Understanding a Culture through Food - The missing ingredient

VIETNAM | Friday, 19 April 2013 | Views [208] | Scholarship Entry

Long before I could see the markets, the briny stink of fish led me to the chaotic grid of motorcycles and bright, tented stands. Without a doubt, Chau Doc boasted one of the most formidable markets in Vietnam, but time was running out on my visa, and I worried I wouldn't be able to explore them as I wished to do—over days, really getting to know their character, their moods.

Data records:
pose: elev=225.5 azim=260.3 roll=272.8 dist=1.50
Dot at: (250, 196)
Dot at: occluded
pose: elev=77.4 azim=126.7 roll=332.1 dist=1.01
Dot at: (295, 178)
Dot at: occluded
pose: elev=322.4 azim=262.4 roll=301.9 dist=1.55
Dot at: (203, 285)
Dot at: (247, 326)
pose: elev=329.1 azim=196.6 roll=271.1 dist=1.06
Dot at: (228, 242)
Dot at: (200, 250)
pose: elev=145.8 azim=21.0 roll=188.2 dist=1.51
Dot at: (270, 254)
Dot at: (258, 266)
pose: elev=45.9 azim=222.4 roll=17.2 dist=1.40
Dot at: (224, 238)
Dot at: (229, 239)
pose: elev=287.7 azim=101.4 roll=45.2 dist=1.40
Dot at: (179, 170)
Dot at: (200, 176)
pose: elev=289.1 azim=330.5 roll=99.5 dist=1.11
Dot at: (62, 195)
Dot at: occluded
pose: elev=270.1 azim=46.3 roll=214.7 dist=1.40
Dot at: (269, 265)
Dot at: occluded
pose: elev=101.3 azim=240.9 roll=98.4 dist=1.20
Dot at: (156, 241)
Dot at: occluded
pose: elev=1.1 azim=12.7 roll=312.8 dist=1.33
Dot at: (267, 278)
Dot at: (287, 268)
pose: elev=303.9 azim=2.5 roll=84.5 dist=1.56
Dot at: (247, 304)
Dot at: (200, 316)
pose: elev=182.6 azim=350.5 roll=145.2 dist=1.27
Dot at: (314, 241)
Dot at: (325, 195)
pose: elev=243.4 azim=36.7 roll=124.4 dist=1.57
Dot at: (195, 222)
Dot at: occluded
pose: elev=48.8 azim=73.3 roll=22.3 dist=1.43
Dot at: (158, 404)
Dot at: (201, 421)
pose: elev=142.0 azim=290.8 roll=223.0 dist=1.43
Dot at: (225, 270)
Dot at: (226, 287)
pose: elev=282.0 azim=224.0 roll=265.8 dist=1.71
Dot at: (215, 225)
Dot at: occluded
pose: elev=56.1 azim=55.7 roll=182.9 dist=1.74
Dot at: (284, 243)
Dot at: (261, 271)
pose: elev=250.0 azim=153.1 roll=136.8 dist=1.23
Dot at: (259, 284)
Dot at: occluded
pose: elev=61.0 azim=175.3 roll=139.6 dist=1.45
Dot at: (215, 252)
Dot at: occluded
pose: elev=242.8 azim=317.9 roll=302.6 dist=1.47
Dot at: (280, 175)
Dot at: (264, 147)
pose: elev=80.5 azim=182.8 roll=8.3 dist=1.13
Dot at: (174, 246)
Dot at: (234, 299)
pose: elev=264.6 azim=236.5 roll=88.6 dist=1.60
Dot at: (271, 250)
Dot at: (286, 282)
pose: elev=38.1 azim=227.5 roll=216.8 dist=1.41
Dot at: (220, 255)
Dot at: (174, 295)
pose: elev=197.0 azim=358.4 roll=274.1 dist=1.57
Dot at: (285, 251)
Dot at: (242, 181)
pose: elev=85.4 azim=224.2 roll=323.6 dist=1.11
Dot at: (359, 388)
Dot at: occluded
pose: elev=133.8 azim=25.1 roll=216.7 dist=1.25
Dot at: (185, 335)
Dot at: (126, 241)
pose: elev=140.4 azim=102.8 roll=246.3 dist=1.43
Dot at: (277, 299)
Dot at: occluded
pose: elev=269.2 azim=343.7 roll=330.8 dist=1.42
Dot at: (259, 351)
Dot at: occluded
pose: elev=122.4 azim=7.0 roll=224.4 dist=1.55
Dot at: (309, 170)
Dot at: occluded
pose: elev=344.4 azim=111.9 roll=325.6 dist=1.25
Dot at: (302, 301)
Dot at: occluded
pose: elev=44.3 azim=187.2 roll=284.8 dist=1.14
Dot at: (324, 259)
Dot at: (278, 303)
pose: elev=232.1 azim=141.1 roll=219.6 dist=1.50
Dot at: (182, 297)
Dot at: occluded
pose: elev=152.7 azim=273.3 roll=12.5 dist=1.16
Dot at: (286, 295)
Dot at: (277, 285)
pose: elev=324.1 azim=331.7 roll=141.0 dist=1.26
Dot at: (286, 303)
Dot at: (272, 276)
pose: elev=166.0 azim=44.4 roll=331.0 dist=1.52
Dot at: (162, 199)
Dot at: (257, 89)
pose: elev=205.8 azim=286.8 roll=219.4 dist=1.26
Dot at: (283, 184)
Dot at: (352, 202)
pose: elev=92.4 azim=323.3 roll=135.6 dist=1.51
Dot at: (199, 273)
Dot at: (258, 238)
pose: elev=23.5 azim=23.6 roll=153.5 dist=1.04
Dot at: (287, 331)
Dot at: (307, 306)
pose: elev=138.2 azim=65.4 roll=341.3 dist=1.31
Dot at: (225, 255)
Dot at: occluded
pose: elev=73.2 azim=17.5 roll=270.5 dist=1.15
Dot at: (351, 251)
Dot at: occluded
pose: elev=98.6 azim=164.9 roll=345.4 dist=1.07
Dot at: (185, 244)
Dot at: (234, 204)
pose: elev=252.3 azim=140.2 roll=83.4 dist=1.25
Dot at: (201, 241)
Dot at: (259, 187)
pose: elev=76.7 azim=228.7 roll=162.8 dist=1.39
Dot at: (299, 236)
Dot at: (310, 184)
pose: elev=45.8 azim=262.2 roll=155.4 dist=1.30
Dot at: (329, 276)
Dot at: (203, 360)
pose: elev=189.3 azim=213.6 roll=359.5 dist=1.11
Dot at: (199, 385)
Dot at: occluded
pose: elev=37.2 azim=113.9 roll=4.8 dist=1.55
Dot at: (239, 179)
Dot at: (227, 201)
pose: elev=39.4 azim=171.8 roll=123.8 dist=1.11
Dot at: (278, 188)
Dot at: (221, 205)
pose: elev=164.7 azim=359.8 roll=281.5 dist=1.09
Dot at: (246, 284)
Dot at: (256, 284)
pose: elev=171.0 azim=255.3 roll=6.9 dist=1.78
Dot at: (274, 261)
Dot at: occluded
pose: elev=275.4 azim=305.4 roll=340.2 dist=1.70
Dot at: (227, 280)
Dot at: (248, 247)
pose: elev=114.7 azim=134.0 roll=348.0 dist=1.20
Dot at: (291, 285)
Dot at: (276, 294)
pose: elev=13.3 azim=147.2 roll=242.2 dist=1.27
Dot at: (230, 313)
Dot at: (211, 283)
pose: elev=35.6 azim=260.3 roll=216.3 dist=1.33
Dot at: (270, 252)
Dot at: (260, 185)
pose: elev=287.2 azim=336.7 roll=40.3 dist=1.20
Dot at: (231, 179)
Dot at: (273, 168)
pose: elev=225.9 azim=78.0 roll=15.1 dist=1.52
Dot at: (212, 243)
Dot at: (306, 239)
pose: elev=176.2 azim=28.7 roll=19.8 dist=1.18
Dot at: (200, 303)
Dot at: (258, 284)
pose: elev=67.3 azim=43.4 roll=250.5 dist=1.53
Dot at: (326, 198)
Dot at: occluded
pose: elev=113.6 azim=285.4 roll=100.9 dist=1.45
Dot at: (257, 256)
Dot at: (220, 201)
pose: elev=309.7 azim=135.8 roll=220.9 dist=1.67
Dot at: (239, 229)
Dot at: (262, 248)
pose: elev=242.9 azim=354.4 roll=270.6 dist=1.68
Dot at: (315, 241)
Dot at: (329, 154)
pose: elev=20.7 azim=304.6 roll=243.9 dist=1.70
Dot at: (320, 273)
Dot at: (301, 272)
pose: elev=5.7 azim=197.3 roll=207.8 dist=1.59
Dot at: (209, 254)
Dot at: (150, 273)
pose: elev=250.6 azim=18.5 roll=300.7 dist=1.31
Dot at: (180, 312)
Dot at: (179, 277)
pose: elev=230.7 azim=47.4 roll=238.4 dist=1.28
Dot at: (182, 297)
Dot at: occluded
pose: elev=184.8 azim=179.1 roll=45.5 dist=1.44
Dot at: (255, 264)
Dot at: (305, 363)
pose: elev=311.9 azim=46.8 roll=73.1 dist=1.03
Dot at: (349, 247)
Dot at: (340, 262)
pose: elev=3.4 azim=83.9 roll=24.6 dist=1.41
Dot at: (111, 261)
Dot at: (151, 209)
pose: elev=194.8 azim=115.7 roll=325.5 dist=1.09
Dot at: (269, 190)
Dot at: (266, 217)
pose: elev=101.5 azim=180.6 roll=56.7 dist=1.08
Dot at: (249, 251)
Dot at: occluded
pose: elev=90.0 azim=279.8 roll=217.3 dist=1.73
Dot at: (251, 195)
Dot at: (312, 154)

Task set:
1: Decide whether each statement agrees with the Chau Doc market passage: (a) the smell of fish reached the writer before the markets came into view; (b) the writer had plenty of time left on the visa; (c) the writer hoped to explore the markets over several days. Answer yes or no for each and quote the words from the passage that decide it.
2: Carry on the Chau Doc market passage from the point where it stops.
The data records are separate material from the Chau Doc market passage.

Answers to each task:
1:
(a) Yes: "Long before I could see the markets, the briny stink of fish led me to the chaotic grid of motorcycles and bright, tented stands."
(b) No: "time was running out on my visa"
(c) Yes: "explore them as I wished to do—over days, really getting to know their character, their moods."

2:
Each day, I'd wander through the paths between the vendors, jostled by women in conical hats trundling carts of green coconut, or by young men cycling past with younger siblings clinging to their backs. Perhaps I was bumped so often because I couldn't help myself from stopping to stare. Thousands of dried fish hung from the roofs of the stalls—chalk white, peach-coloured, and deep red—and they swayed like paper streamers in the breeze. There were staggering amounts of fresh fish for sale: every stall boasted dozens of yellow buckets, and inside each one teetered a small mountain of seafood, whether catfish, prawns, or crabs. I would pull up a tiny plastic stool at one of the tea vendors, bombarded by the cacophony of the market: chickens squawking, vendors hollering, and a frenzy of blade-chopping, juice sluicing, and ice-dumping. I spent hours there every day, trying to soak in the vitality, but feeling that something was missing.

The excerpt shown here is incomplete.